TO-DO ITEM ->
Each entry is to be transcribed exactly, with nothing added or dropped.

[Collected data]
Segment Open

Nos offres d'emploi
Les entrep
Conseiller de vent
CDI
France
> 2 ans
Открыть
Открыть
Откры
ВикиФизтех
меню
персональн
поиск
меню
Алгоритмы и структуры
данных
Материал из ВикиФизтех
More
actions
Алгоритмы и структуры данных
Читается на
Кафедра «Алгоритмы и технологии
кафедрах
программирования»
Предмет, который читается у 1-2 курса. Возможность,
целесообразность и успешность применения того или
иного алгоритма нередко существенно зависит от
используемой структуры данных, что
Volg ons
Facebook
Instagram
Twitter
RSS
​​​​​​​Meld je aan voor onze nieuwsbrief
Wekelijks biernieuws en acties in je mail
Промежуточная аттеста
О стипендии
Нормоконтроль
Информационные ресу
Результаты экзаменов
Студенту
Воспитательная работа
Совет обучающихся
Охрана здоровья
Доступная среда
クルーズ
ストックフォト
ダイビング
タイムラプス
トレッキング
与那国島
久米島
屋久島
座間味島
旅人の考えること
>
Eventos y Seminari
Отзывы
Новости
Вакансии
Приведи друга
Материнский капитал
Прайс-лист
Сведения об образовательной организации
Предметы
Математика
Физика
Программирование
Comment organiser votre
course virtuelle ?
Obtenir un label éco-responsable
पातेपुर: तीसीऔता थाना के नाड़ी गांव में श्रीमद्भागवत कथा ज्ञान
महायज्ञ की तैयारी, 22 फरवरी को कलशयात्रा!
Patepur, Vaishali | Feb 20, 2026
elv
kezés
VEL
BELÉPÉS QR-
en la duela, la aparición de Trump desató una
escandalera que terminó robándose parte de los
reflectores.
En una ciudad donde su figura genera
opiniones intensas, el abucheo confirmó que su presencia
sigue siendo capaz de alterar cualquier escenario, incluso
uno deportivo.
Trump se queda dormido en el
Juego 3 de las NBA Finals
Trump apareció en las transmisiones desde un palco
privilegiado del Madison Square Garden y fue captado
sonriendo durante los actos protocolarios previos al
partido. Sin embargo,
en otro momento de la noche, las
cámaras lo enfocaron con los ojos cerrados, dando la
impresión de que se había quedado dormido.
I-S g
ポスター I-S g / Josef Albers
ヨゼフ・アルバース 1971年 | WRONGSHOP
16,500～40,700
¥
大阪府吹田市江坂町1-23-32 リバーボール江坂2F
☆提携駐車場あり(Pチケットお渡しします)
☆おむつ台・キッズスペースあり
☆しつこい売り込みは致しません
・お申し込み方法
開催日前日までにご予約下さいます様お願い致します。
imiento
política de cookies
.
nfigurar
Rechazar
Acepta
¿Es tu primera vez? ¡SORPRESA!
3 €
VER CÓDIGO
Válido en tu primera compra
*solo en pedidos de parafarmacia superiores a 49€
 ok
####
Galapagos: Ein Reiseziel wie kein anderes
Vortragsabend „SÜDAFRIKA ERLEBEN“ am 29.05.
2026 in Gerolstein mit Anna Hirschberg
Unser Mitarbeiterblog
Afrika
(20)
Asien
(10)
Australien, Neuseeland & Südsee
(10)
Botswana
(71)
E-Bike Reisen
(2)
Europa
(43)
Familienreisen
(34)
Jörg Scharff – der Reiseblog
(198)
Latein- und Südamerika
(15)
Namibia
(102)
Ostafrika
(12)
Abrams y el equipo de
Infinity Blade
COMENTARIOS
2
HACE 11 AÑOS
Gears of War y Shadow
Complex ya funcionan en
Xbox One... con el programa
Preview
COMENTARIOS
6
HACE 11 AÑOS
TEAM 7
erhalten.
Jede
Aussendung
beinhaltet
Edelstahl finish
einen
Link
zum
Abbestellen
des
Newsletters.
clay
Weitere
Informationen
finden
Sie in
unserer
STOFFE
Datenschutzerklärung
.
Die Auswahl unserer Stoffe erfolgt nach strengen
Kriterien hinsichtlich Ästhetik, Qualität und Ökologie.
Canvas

Segment Closed

EXPECTED ANSWER ->
Nos offres d'emploi
Les entrep
Conseiller de vent
CDI
France
> 2 ans
Открыть
Открыть
Откры
ВикиФизтех
меню
персональн
поиск
меню
Алгоритмы и структуры
данных
Материал из ВикиФизтех
More
actions
Алгоритмы и структуры данных
Читается на
Кафедра «Алгоритмы и технологии
кафедрах
программирования»
Предмет, который читается у 1-2 курса. Возможность,
целесообразность и успешность применения того или
иного алгоритма нередко существенно зависит от
используемой структуры данных, что
Volg ons
Facebook
Instagram
Twitter
RSS
​​​​​​​Meld je aan voor onze nieuwsbrief
Wekelijks biernieuws en acties in je mail
Промежуточная аттеста
О стипендии
Нормоконтроль
Информационные ресу
Результаты экзаменов
Студенту
Воспитательная работа
Совет обучающихся
Охрана здоровья
Доступная среда
クルーズ
ストックフォト
ダイビング
タイムラプス
トレッキング
与那国島
久米島
屋久島
座間味島
旅人の考えること
>
Eventos y Seminari
Отзывы
Новости
Вакансии
Приведи друга
Материнский капитал
Прайс-лист
Сведения об образовательной организации
Предметы
Математика
Физика
Программирование
Comment organiser votre
course virtuelle ?
Obtenir un label éco-responsable
पातेपुर: तीसीऔता थाना के नाड़ी गांव में श्रीमद्भागवत कथा ज्ञान
महायज्ञ की तैयारी, 22 फरवरी को कलशयात्रा!
Patepur, Vaishali | Feb 20, 2026
elv
kezés
VEL
BELÉPÉS QR-
en la duela, la aparición de Trump desató una
escandalera que terminó robándose parte de los
reflectores.
En una ciudad donde su figura genera
opiniones intensas, el abucheo confirmó que su presencia
sigue siendo capaz de alterar cualquier escenario, incluso
uno deportivo.
Trump se queda dormido en el
Juego 3 de las NBA Finals
Trump apareció en las transmisiones desde un palco
privilegiado del Madison Square Garden y fue captado
sonriendo durante los actos protocolarios previos al
partido. Sin embargo,
en otro momento de la noche, las
cámaras lo enfocaron con los ojos cerrados, dando la
impresión de que se había quedado dormido.
I-S g
ポスター I-S g / Josef Albers
ヨゼフ・アルバース 1971年 | WRONGSHOP
16,500～40,700
¥
大阪府吹田市江坂町1-23-32 リバーボール江坂2F
☆提携駐車場あり(Pチケットお渡しします)
☆おむつ台・キッズスペースあり
☆しつこい売り込みは致しません
・お申し込み方法
開催日前日までにご予約下さいます様お願い致します。
imiento
política de cookies
.
nfigurar
Rechazar
Acepta
¿Es tu primera vez? ¡SORPRESA!
3 €
VER CÓDIGO
Válido en tu primera compra
*solo en pedidos de parafarmacia superiores a 49€
 ok
####
Galapagos: Ein Reiseziel wie kein anderes
Vortragsabend „SÜDAFRIKA ERLEBEN“ am 29.05.
2026 in Gerolstein mit Anna Hirschberg
Unser Mitarbeiterblog
Afrika
(20)
Asien
(10)
Australien, Neuseeland & Südsee
(10)
Botswana
(71)
E-Bike Reisen
(2)
Europa
(43)
Familienreisen
(34)
Jörg Scharff – der Reiseblog
(198)
Latein- und Südamerika
(15)
Namibia
(102)
Ostafrika
(12)
Abrams y el equipo de
Infinity Blade
COMENTARIOS
2
HACE 11 AÑOS
Gears of War y Shadow
Complex ya funcionan en
Xbox One... con el programa
Preview
COMENTARIOS
6
HACE 11 AÑOS
TEAM 7
erhalten.
Jede
Aussendung
beinhaltet
Edelstahl finish
einen
Link
zum
Abbestellen
des
Newsletters.
clay
Weitere
Informationen
finden
Sie in
unserer
STOFFE
Datenschutzerklärung
.
Die Auswahl unserer Stoffe erfolgt nach strengen
Kriterien hinsichtlich Ästhetik, Qualität und Ökologie.
Canvas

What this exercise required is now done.